Assigned task
Copy the data below from the line containing "The Resetniveau series" up to and including the line containing "Which label corresponds", with no changes, and leave out the pictures.

━━━ Record extracts ━━━

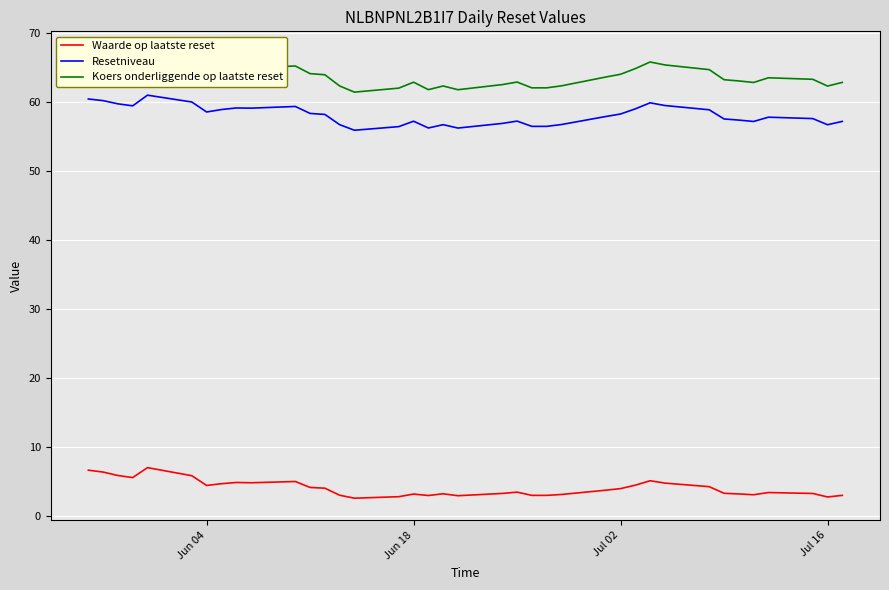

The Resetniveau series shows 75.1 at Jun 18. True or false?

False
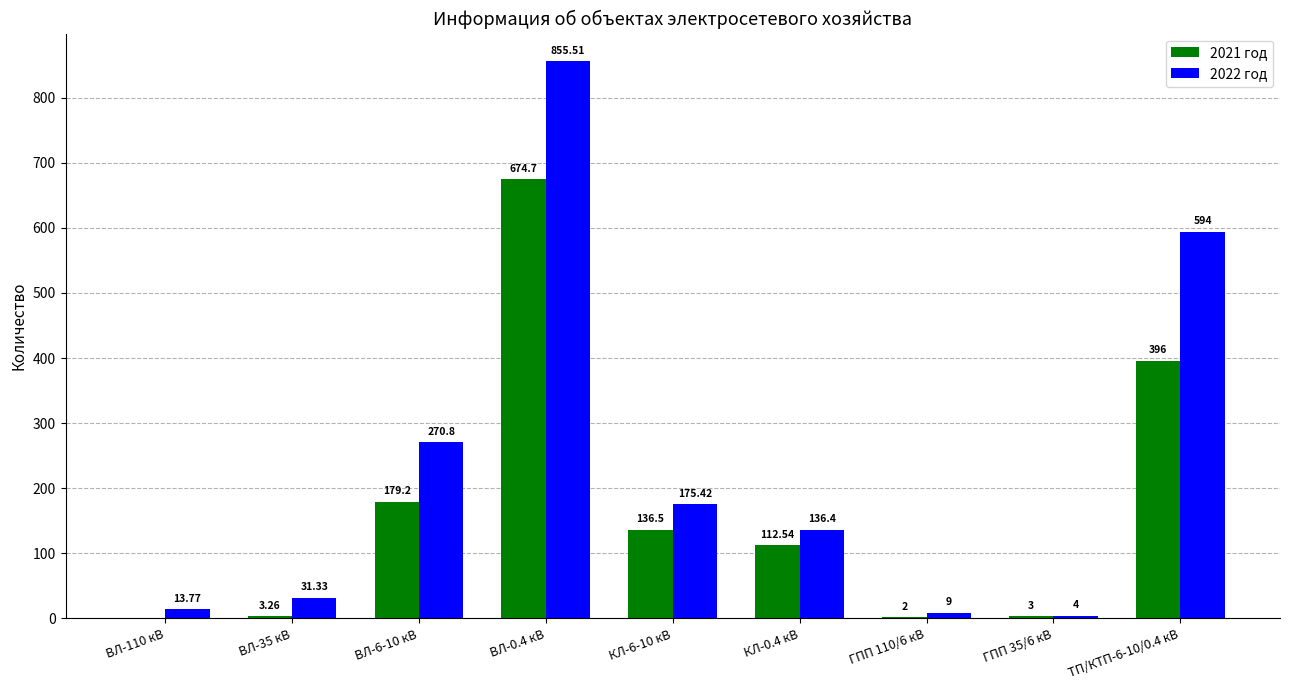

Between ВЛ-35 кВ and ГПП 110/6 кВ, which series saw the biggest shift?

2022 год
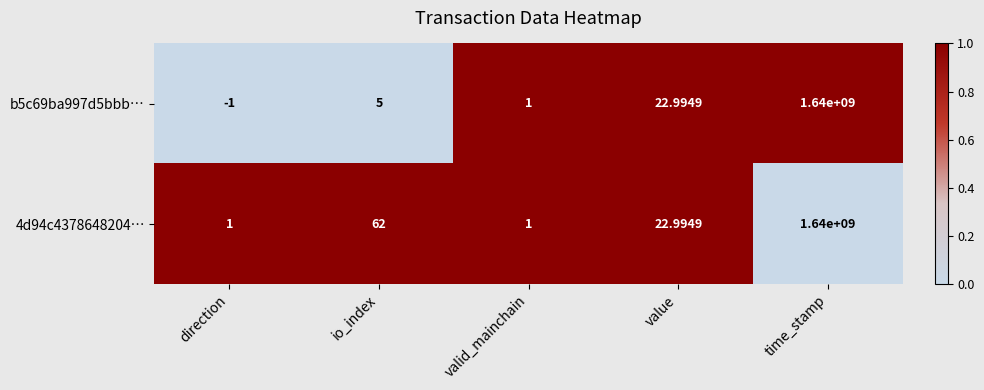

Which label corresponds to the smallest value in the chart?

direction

━━━
━━━ Record extracts ━━━

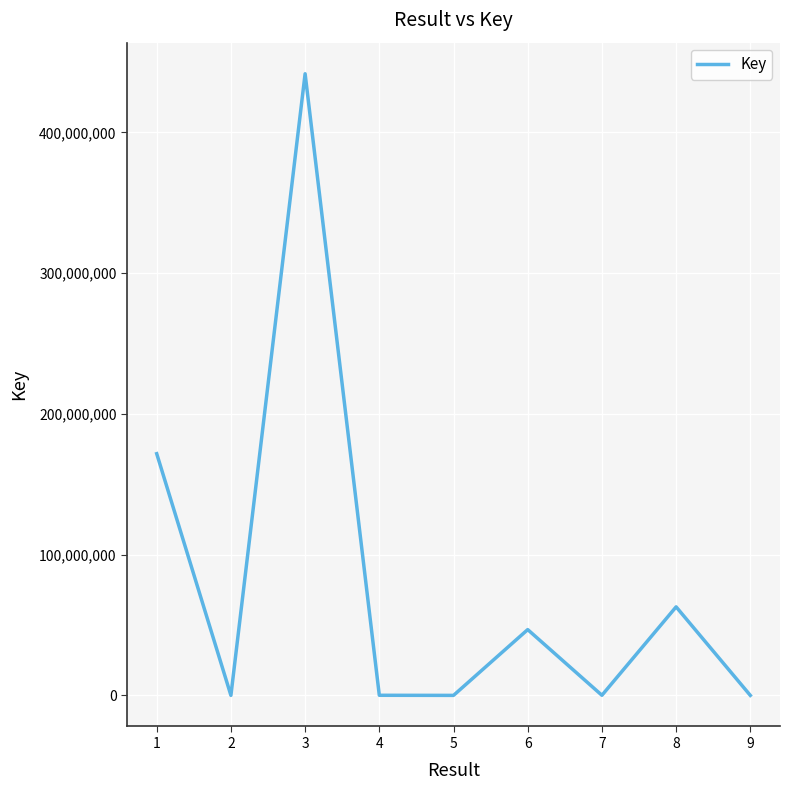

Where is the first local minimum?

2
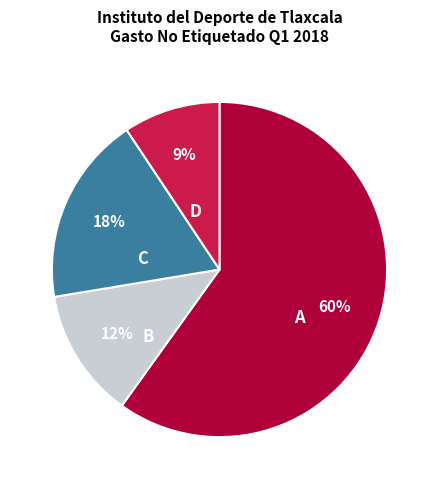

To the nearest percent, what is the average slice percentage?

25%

━━━

Response area
The Resetniveau series shows 75.1 at Jun 18. True or false?

False

Between ВЛ-35 кВ and ГПП 110/6 кВ, which series saw the biggest shift?

2022 год

Which label corresponds to the smallest value in the chart?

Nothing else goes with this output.